Do you find that work commitments and a packed social calendar mean you have no time to exercise in the week?

If that means you tend to squeeze the bulk of your workouts into the weekends, that’s not necessarily cause for alarm.

A new study published in the journal JAMA Internal Medicine found that people who fit in one or two workouts at weekends enjoy pretty much the same life-extending benefits as those who train regularly (with three or more sessions) during the week.
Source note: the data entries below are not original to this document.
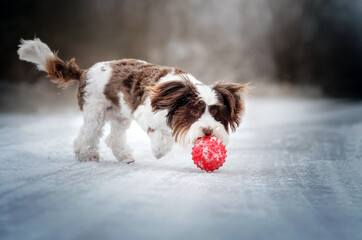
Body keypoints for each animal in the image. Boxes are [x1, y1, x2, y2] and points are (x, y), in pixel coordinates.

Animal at [18, 38, 247, 164]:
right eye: (194, 111)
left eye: (215, 113)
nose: (208, 131)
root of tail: (85, 72)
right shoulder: (145, 112)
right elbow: (161, 136)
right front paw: (159, 150)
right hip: (95, 110)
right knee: (88, 134)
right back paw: (86, 154)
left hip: (119, 115)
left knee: (113, 138)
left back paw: (124, 156)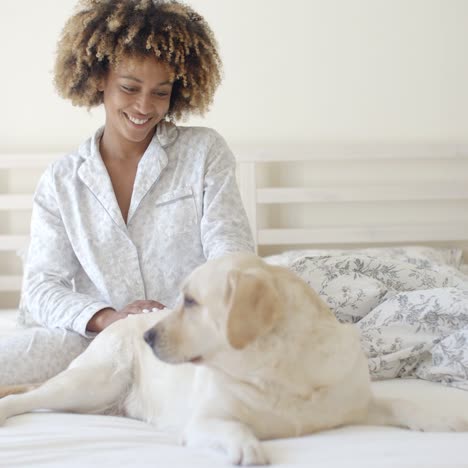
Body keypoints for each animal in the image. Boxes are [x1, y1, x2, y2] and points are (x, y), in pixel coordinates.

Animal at [0, 252, 468, 464]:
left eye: (190, 302)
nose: (148, 335)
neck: (282, 370)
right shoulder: (204, 419)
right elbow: (231, 425)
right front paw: (247, 446)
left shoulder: (356, 401)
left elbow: (400, 402)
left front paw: (442, 420)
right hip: (93, 382)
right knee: (29, 396)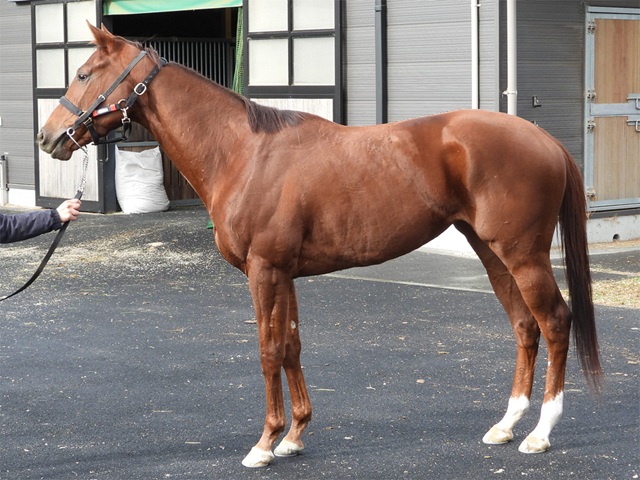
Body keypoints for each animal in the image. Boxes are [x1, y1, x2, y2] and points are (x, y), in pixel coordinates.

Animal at [38, 24, 601, 468]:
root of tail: (544, 139)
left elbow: (268, 350)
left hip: (522, 255)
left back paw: (540, 434)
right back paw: (506, 425)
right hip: (491, 253)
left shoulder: (264, 270)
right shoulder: (283, 273)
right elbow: (291, 346)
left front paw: (264, 444)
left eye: (84, 74)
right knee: (525, 326)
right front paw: (294, 436)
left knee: (555, 322)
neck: (242, 152)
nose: (49, 137)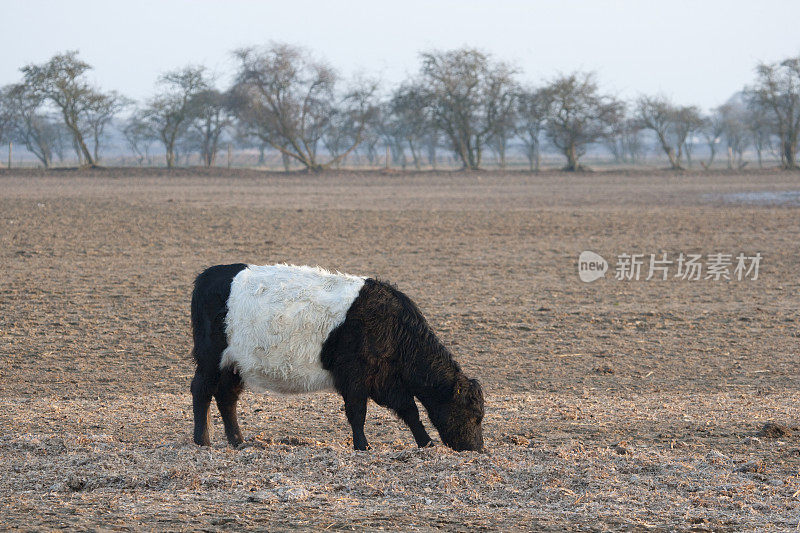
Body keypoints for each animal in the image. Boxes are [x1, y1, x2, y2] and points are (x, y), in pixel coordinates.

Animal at [191, 262, 484, 448]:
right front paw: (362, 446)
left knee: (227, 397)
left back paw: (238, 441)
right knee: (201, 390)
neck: (392, 327)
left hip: (234, 364)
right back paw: (202, 440)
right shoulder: (354, 377)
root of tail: (207, 275)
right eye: (472, 413)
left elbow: (409, 410)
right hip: (210, 358)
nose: (477, 447)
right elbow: (358, 411)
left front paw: (426, 442)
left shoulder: (386, 381)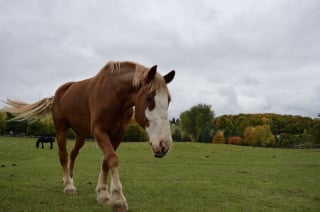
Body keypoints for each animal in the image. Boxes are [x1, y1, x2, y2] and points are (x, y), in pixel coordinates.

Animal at [2, 60, 175, 211]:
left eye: (168, 100)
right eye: (149, 98)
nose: (163, 144)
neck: (113, 95)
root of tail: (57, 95)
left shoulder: (118, 134)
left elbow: (106, 160)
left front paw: (103, 193)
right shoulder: (99, 131)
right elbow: (112, 158)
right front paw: (118, 199)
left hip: (81, 135)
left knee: (73, 153)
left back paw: (68, 178)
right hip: (61, 129)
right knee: (63, 155)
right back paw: (69, 186)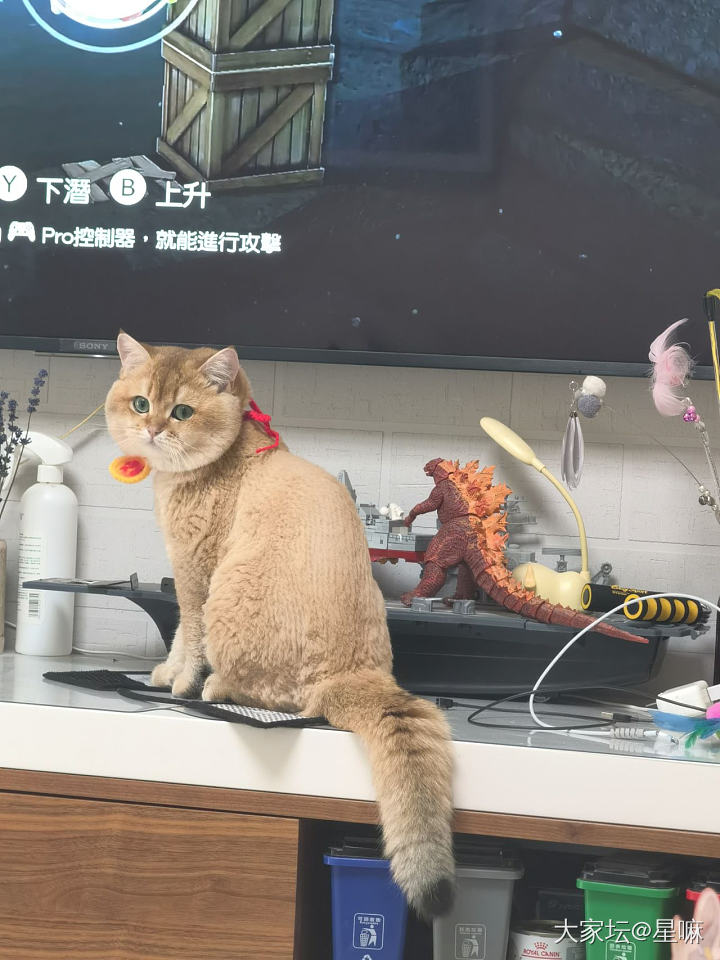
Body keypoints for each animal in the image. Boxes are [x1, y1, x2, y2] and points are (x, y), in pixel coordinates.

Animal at [105, 333, 455, 918]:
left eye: (182, 411)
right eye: (140, 403)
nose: (152, 429)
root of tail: (355, 675)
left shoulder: (197, 576)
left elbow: (189, 637)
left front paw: (181, 682)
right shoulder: (186, 578)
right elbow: (178, 636)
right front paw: (165, 674)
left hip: (232, 593)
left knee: (269, 694)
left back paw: (217, 688)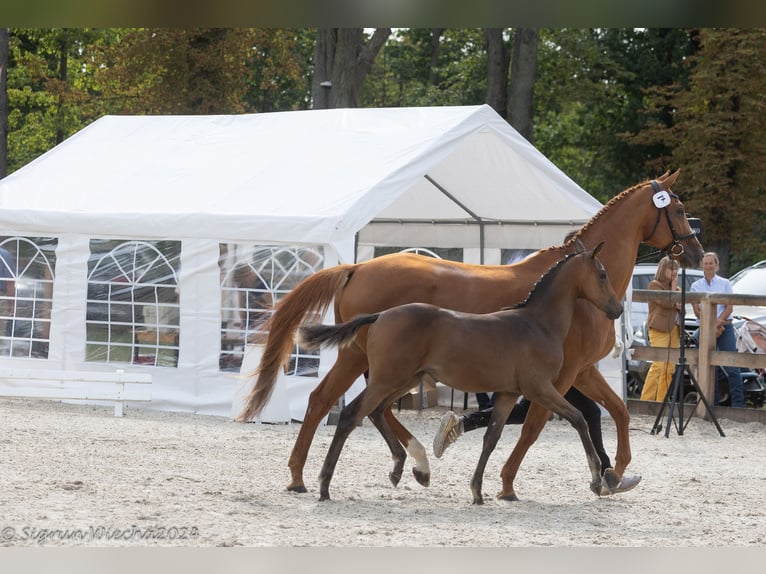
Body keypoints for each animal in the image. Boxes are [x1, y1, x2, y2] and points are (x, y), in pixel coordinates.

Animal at [300, 242, 624, 504]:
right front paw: (597, 480)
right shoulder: (540, 388)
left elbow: (491, 438)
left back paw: (401, 470)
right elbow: (579, 419)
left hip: (404, 380)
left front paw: (477, 491)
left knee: (377, 411)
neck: (537, 324)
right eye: (602, 274)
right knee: (350, 414)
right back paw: (324, 485)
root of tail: (381, 315)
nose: (618, 309)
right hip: (386, 379)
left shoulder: (509, 393)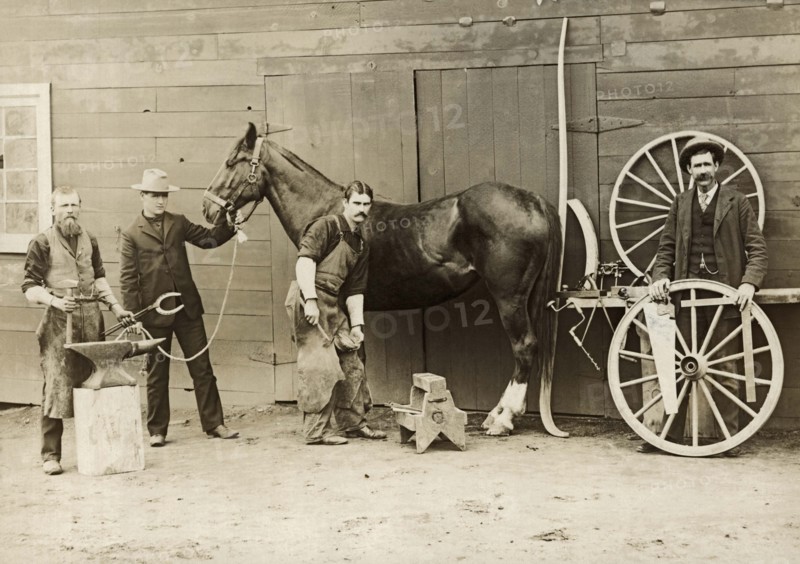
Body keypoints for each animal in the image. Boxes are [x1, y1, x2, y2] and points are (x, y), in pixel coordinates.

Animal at [203, 122, 565, 437]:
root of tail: (531, 199)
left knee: (524, 347)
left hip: (509, 298)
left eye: (231, 162)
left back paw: (502, 420)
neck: (333, 212)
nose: (208, 209)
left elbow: (351, 358)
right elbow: (357, 355)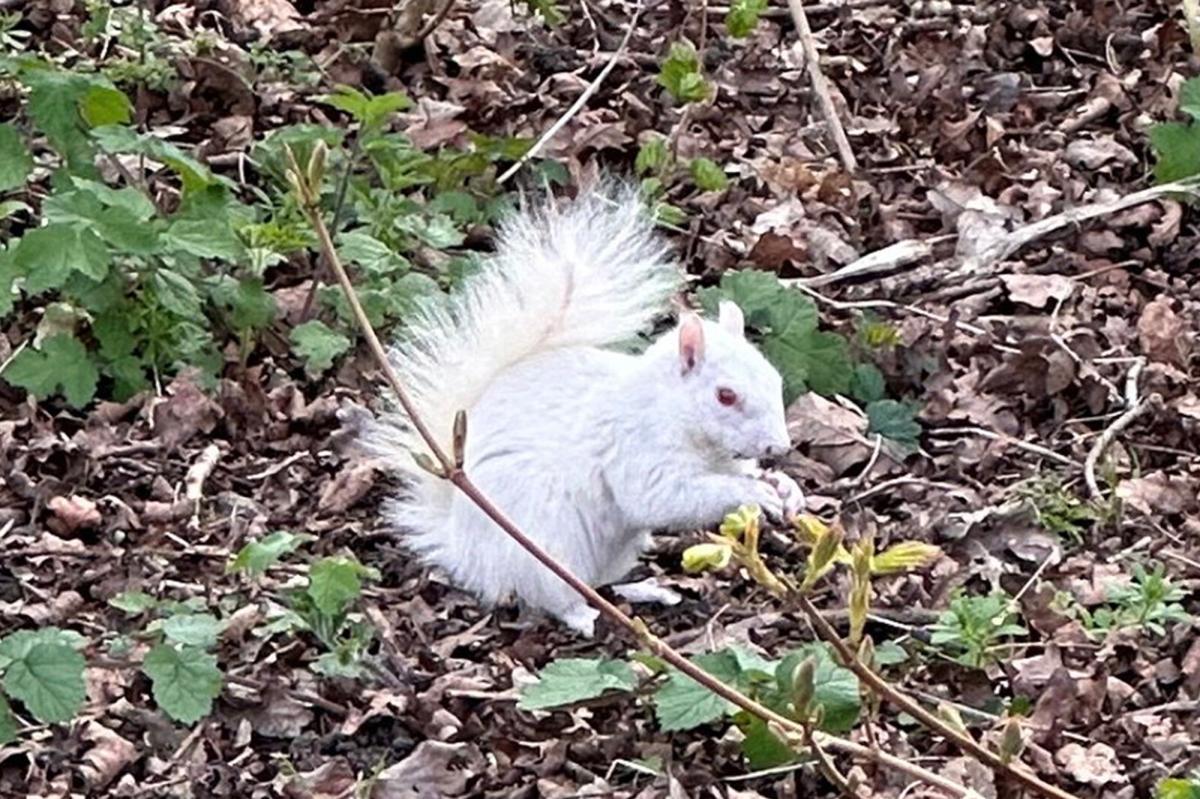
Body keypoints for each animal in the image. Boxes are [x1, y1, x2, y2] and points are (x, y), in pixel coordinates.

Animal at [358, 183, 804, 636]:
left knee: (602, 582)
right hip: (543, 549)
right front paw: (754, 493)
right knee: (554, 595)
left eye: (774, 379)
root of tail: (466, 553)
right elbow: (661, 497)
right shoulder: (637, 449)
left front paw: (786, 488)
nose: (780, 447)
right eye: (725, 396)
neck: (672, 412)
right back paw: (585, 615)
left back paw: (645, 591)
The research found that those who have no time to exercise mid-week can experience the ‘same benefit’ as people who spread their fitness across seven days. (As long as you get 150 minutes of moderate exercise, or 75 minutes of vigorous exercise, per week.)

The study backs up previous research by Loughborough University and the University of Sydney, which tracked the weekday and weekend physical activity of 63,591 adults from England and Scotland over a 12-year period.

That particular study also found that weekend workouts, such as a long 150-minute hike, offered the same benefits as regular weekday chunks of activity – habitual 30-minute lunchtime walks, for example.

This new line of research has mostly been focused on the all-important issues of physical health and longevity. So it doesn’t account for other key issues – such as sleep quality, injury risk or mental health – all of which can be enhanced by regular doses of exercise during the working week.

And vigorous activities are best completed in shorter, sharper bursts, followed by recovery days. Clearly, that kind of routine is easier to follow when your training is spread out throughout the week.

However, if you get to the weekend and still haven’t done any training, all is not lost.

Getting out for a weekend run or bike ride will still unlock powerful long-term health benefits.